Cassandra is an open-source, distributed, decentralized, horizontally scalable, and highly available NoSQL database.  It is based on Amazon Dynamo distribution model and its data model is based on Google BigTable. Cassandra does not have any notion of master/slave as all of its nodes are the same. This helps Cassandra in becoming fault-tolerant and avoiding single point of failure.  The purpose of this blog is to show users how they can install Cassandra on OpenShift platform as a service. In case you want to learn more about Cassandra please read the documentation.

In this blog, we will be doing single node Cassandra installation. Please note that whole point of using Cassandra is fault tolerance and high availability, so single node installation is only good for a POC and getting your hands dirty with Cassandra. This blog is divided into two parts:

  1. How to install Cassandra running on a DIY application
  2. How you can use Cassandra as an embedded cartridge in a simple Java application.

Prerequisites

Before we can start with deploying Cassandra on OpenShift you need to do the following :

  1. Sign up for an OpenShift Account : If you don’t already have an OpenShift account, head on over to the website and sign up. It is completely free and Red Hat gives every user three free Gears on which to run your applications. At the time of this writing, the combined resources allocated for each user is 1.5 GB of memory and 3 GB of disk space.
  2. Install the client tools on your machine : The OpenShift client tools are written in a very popular programming language called Ruby. With OSX 10.6 or later and most Linux distributions, ruby is installed by default so installing the client tools is a snap. Simply issue the following command on your terminal application:
    sudo gem install rhc
  3. Setting up OpenShift : The rhc client tool makes it very easy to setup your openshift instance with ssh keys, git and your applications namespace. The namespace is a unique name per user which becomes part of your application url. For example, if your namespace is cix and application name is cassandra then url of the application will be http://cassandra-cix.rhcloud.com/. The command is shown below
    rhc setup -l openshift_login

Part 1 : Installing Cassandra on a DIY application

After you have signed up for OpenShift account and ran rhc setup command. The next step is to create a diy application using rhc command line tool. OpenShift’s powerful Do-It-Yourself (DIY) feature allows you to use your own Languages and Data Stores if the built-in Perl, Ruby, PHP, Python, and Java support doesn’t suit you. People have used it to run clojure,jruby,go, couchdb, redis and many other programming languages and datastores. OpenShift can run any binary that will run on RHEL 6.2 x64 because the OpenShift execution environment is a carefully secured Red Hat Enterprise Linux 6.2 running on x64 systems.

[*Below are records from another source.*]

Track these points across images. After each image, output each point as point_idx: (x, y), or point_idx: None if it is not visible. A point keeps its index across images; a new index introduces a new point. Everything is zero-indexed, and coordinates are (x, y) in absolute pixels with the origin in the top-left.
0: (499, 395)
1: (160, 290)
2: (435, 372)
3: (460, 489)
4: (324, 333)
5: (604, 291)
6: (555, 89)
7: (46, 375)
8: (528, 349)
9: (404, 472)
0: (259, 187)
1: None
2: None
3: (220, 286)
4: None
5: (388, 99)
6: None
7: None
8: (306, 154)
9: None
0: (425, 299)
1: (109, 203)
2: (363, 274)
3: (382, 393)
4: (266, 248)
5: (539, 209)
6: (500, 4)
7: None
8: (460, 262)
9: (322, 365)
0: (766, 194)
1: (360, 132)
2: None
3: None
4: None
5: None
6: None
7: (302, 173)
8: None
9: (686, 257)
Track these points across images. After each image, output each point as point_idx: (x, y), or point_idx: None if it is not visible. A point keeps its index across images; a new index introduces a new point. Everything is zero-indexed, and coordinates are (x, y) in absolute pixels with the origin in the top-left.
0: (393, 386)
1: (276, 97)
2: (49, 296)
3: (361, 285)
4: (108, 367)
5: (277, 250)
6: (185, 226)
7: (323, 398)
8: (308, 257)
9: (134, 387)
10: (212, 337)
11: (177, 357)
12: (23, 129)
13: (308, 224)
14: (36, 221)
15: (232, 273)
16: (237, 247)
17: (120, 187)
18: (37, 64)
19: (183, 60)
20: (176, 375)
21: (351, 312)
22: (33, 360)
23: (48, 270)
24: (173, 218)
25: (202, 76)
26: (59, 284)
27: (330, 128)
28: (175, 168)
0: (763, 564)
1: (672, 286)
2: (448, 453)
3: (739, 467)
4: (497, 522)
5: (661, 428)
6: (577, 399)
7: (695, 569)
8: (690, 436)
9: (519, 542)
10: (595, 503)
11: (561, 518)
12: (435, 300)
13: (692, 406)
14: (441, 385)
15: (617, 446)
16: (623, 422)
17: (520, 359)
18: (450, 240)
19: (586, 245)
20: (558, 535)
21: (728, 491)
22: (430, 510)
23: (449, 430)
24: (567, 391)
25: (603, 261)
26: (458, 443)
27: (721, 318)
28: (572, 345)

Creating Cassandra DIY Application

To create a diy application execute the command shown below.

rhc app create cassandra diy

This will create an application container for us, called a gear, and setup all of the required SELinux policies and cgroup configuration. OpenShift will also setup a private git repository for you and clone the repository to your local system. Finally OpenShift will propagate the DNS to outside world.

The template code generated by OpenShift has nothing interesting as it only contains a very simple ruby based http server listening on 8080 port and serves index.html file. The testrubyserver.rb and index.html exists in diy folder.

Pulling the code from Github

To get started with Cassandra quickly I have created a quickstart application which we can use to install Cassandra on OpenShift. The code is on github at https://github.com/shekhargulati/cassandra-openshift-quickstart. The quickstart downloads the latest cassandra tar, untar it, make configuration changes, and finally starts the Cassandra database. I will talk about it in detail latter in the post. Execute the git commands shown below to pull the quickstart code.

git remote add upstream https://github.com/shekhargulati/cassandra-openshift-quickstart.git
 
git pull -s recursive -X theirs upstream master

Pushing the code to OpenShift

Now that you have Cassandra quickstart on your machine, let’s push the code to OpenShift which will do all the necessary steps required to install Cassandra on OpenShift.

git push

After you execute git push, please wait for a minute as this command will do all the necessary steps required to install Cassandra on your diy application. After git push succeeds, ssh into the application gear as shown below.

ssh f677086ae4b84936XXXXefrfrfr3f8e53f43eb56@cassandra-demo.rhcloud.com

Now if you run ps -ef|grep cassandra you will find that cassandra Java process is running as shown below.

View Cassandra Process

Taking Cassandra to Test drive

Now that we are sure Cassandra is running on the OpenShift gear, lets test it by creating some sample keyspace and column family. Then we will install some data into Column Family. Cassandra provides a command line utility called CQL which we can use for testing. To run CQL go to cassandra/bin folder in $OPENSHIFT_DATA_DIR and run cqlsh as shown below.

cd app-root/data/cassandra/bin/
./cqlsh $OPENSHIFT_DIY_IP 19160 -2

You can also run DESCRIBE schema command which will output the Cassandra system keyspace schema.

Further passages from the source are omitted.